In vivo imaging : Cracking the skull open
On a rainy Durham afternoon after getting my car fixed, I drove to Bryan research center , parked illegally and managed to find room301c where Dr.Richard Mooney’s lab was located.
The main goal of Dr.Mooney’s research is to understand the biological basis of learning. He focuses on in vivo imaging of neuronal structures of zebra finches. They use lentivirus/GFP (same family as HIV) constructs to label neurons fluorescently , retrograde tracers to localize the boundaries of HVC(previously known as higher vocal center) and two-photon microscopy to image dendritic spines on individual HVC neurons through a surgically implanted cranial window in male zebra finches.
There’s a developmental window for learning birdsongs , and this research compares the differences btw birds who’ve been tutored during this window versus those who were untutored.

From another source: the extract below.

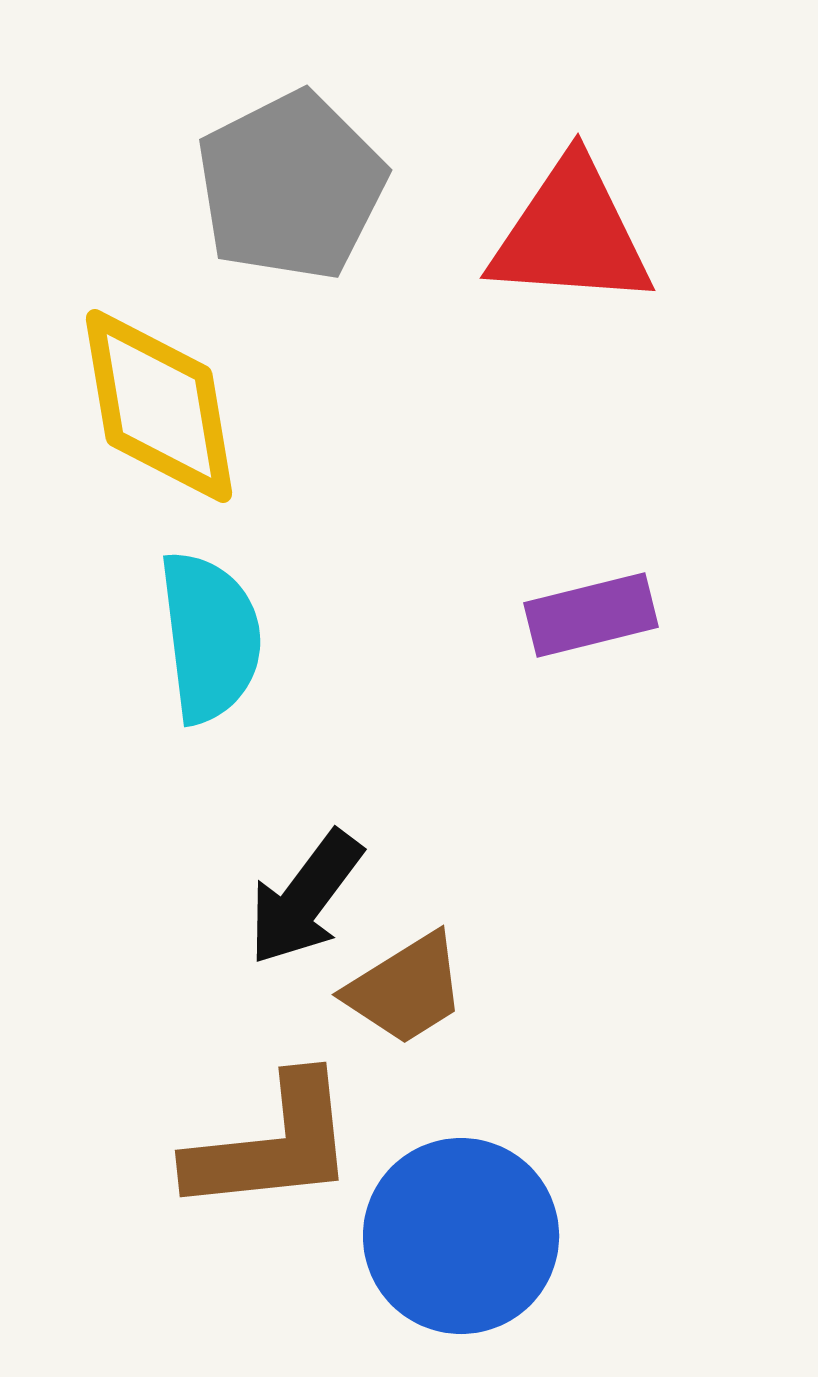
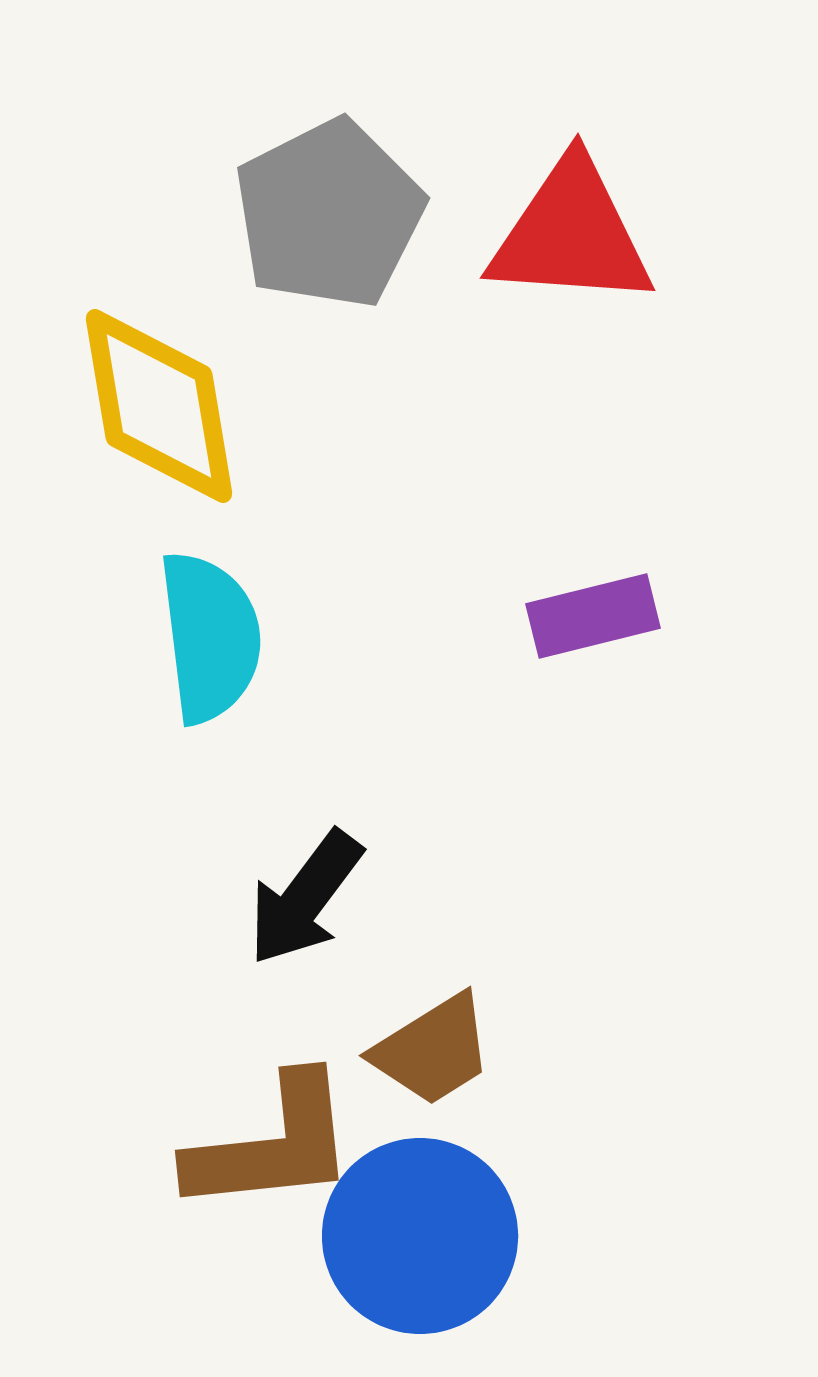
gray pentagon: moved 38 px right, 28 px down
purple rectangle: moved 2 px right, 1 px down
brown trapezoid: moved 27 px right, 61 px down
blue circle: moved 41 px left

Here’s some fresh images from the lab:
The technique is limiting in that they can only look at superficial structures but they can move ~100u in z dimension that allows them to collect z stacks .I’ll be playing with these z stacks in Processing.
Yet by composing these images in ImageJ (photoshop for scientists) they can get better quality images.
i’ll be visiting the lab again to meet with Katie Tschida, phd student in Dr.Mooney’s lab who has been using the technique intensively. In vivo imaging is mind-blowing.